Am liebsten hätte ich geschrien. Doch da ich ihm schutzlos ausgeliefert war und auch meinen Kopf nicht mehr bewegen konnte, konzentrierte ich mich auf den Kerzendocht. 

Einige Minuten vergingen und die Ränder meines Sichtfeldes verschwammen so, dass die Flamme das Einzige war, was ich sah.
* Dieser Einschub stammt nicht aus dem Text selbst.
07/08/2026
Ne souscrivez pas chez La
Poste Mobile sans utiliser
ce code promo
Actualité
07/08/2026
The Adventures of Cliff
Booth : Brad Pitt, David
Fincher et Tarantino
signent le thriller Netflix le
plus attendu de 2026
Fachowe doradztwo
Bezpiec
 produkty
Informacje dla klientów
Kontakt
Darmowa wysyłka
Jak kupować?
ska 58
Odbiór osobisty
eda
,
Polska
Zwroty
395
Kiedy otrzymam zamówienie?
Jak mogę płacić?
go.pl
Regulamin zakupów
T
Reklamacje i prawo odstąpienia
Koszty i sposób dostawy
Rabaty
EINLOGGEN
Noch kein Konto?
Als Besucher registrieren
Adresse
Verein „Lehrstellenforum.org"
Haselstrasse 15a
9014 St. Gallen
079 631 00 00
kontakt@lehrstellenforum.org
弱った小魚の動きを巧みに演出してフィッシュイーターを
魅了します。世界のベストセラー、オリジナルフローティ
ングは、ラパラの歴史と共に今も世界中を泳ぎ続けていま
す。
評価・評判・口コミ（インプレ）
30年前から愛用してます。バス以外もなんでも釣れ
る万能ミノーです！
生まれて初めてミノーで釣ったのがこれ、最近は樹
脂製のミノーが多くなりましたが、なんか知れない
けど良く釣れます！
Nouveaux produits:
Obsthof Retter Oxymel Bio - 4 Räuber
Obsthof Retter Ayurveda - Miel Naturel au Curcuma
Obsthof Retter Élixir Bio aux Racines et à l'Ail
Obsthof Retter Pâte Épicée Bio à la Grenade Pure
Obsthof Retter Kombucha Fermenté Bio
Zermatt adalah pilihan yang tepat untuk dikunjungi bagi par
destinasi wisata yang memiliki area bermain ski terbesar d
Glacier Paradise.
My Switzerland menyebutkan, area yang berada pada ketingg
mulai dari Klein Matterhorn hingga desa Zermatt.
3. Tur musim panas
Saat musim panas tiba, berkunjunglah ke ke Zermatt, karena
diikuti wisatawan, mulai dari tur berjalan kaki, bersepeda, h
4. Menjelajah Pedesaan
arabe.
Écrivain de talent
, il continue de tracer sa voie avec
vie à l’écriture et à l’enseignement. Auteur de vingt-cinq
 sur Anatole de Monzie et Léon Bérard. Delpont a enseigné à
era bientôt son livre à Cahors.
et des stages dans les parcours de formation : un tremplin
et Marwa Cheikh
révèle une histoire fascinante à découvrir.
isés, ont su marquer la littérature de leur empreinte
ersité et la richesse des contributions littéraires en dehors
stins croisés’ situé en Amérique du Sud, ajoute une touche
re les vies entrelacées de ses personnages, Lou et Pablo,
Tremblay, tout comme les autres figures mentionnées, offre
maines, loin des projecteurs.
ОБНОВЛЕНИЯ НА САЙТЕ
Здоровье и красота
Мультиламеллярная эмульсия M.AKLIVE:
Sie brannte stetig und schwankte nicht so wie zuvor, als ich mich ablenken ließ. Ich versuchte nicht daran zu denken, wie nahe Garmadon hinter mir saß; bei dem Gedanken spürte ich, wie sich mein Gesicht erhitzte.

Nach einer Weile stand Garmadon auf und blies die Kerze aus. Dann hob er den Bambusstab und bedeutete mir, ebenfalls aufzustehen. 

,,Sie haben sich für diese Sitzung gut geschlagen", kommentierte er. ,,Morgen um die gleiche Zeit wiederholen wir das. Vielleicht muss ich mich dann nicht hinter Sie setzen."